ACTION ITEM >> Print every entry below word for word, changing nothing.

EXERCISE MATERIAL >>
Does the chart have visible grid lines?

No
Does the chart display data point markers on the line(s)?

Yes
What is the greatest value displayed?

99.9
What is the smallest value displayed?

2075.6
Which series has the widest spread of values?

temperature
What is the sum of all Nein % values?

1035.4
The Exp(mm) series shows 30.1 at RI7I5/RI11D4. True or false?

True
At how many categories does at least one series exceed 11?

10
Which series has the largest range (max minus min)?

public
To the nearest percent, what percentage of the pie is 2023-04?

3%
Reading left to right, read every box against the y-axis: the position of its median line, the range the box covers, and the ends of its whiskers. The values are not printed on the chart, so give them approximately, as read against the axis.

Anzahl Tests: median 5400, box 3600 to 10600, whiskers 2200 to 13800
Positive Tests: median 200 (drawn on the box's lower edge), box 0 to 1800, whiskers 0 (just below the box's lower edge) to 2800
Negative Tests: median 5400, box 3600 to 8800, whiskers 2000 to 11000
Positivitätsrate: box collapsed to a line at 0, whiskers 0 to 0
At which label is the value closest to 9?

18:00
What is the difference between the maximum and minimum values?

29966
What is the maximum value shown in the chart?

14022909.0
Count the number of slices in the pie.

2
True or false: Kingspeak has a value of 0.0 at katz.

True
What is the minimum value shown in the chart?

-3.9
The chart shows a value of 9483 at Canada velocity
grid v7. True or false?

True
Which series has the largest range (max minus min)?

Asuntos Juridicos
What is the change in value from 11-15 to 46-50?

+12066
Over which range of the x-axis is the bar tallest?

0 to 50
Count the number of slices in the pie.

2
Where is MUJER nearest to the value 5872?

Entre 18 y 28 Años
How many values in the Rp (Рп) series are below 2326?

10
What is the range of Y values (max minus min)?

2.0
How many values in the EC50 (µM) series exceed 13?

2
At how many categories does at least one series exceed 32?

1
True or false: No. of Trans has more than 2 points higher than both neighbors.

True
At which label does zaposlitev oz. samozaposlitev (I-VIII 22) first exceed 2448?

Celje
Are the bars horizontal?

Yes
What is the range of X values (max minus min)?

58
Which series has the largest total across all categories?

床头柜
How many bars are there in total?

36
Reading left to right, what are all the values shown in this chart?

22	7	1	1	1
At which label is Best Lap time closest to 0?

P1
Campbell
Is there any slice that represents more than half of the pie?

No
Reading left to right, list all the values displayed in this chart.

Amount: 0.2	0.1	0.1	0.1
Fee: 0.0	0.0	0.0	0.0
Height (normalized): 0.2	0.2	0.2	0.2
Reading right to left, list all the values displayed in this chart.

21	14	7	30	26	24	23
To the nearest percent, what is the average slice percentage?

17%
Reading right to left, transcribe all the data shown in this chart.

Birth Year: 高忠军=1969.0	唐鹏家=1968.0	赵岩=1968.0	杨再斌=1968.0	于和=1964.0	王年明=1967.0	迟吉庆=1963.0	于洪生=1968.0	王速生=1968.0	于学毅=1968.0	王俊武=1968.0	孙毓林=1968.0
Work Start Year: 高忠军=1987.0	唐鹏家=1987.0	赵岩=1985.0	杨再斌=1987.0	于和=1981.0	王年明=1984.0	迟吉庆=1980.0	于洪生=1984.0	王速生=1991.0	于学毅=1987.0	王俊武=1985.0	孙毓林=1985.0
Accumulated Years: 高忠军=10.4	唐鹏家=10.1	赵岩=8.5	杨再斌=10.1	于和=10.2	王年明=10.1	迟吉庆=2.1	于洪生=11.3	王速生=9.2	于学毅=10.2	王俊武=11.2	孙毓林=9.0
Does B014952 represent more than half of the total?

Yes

WRITTEN RESPONSE >>
Does the chart have visible grid lines?

No
Does the chart display data point markers on the line(s)?

Yes
What is the greatest value displayed?

99.9
What is the smallest value displayed?

2075.6
Which series has the widest spread of values?

temperature
What is the sum of all Nein % values?

1035.4
The Exp(mm) series shows 30.1 at RI7I5/RI11D4. True or false?

True
At how many categories does at least one series exceed 11?

10
Which series has the largest range (max minus min)?

public
To the nearest percent, what percentage of the pie is 2023-04?

3%
Reading left to right, read every box against the y-axis: the position of its median line, the range the box covers, and the ends of its whiskers. The values are not printed on the chart, so give them approximately, as read against the axis.

Anzahl Tests: median 5400, box 3600 to 10600, whiskers 2200 to 13800
Positive Tests: median 200 (drawn on the box's lower edge), box 0 to 1800, whiskers 0 (just below the box's lower edge) to 2800
Negative Tests: median 5400, box 3600 to 8800, whiskers 2000 to 11000
Positivitätsrate: box collapsed to a line at 0, whiskers 0 to 0
At which label is the value closest to 9?

18:00
What is the difference between the maximum and minimum values?

29966
What is the maximum value shown in the chart?

14022909.0
Count the number of slices in the pie.

2
True or false: Kingspeak has a value of 0.0 at katz.

True
What is the minimum value shown in the chart?

-3.9
The chart shows a value of 9483 at Canada velocity
grid v7. True or false?

True
Which series has the largest range (max minus min)?

Asuntos Juridicos
What is the change in value from 11-15 to 46-50?

+12066
Over which range of the x-axis is the bar tallest?

0 to 50
Count the number of slices in the pie.

2
Where is MUJER nearest to the value 5872?

Entre 18 y 28 Años
How many values in the Rp (Рп) series are below 2326?

10
What is the range of Y values (max minus min)?

2.0
How many values in the EC50 (µM) series exceed 13?

2
At how many categories does at least one series exceed 32?

1
True or false: No. of Trans has more than 2 points higher than both neighbors.

True
At which label does zaposlitev oz. samozaposlitev (I-VIII 22) first exceed 2448?

Celje
Are the bars horizontal?

Yes
What is the range of X values (max minus min)?

58
Which series has the largest total across all categories?

床头柜
How many bars are there in total?

36
Reading left to right, what are all the values shown in this chart?

22	7	1	1	1
At which label is Best Lap time closest to 0?

P1
Campbell
Is there any slice that represents more than half of the pie?

No
Reading left to right, list all the values displayed in this chart.

Amount: 0.2	0.1	0.1	0.1
Fee: 0.0	0.0	0.0	0.0
Height (normalized): 0.2	0.2	0.2	0.2
Reading right to left, list all the values displayed in this chart.

21	14	7	30	26	24	23
To the nearest percent, what is the average slice percentage?

17%
Reading right to left, transcribe all the data shown in this chart.

Birth Year: 高忠军=1969.0	唐鹏家=1968.0	赵岩=1968.0	杨再斌=1968.0	于和=1964.0	王年明=1967.0	迟吉庆=1963.0	于洪生=1968.0	王速生=1968.0	于学毅=1968.0	王俊武=1968.0	孙毓林=1968.0
Work Start Year: 高忠军=1987.0	唐鹏家=1987.0	赵岩=1985.0	杨再斌=1987.0	于和=1981.0	王年明=1984.0	迟吉庆=1980.0	于洪生=1984.0	王速生=1991.0	于学毅=1987.0	王俊武=1985.0	孙毓林=1985.0
Accumulated Years: 高忠军=10.4	唐鹏家=10.1	赵岩=8.5	杨再斌=10.1	于和=10.2	王年明=10.1	迟吉庆=2.1	于洪生=11.3	王速生=9.2	于学毅=10.2	王俊武=11.2	孙毓林=9.0
Does B014952 represent more than half of the total?

Yes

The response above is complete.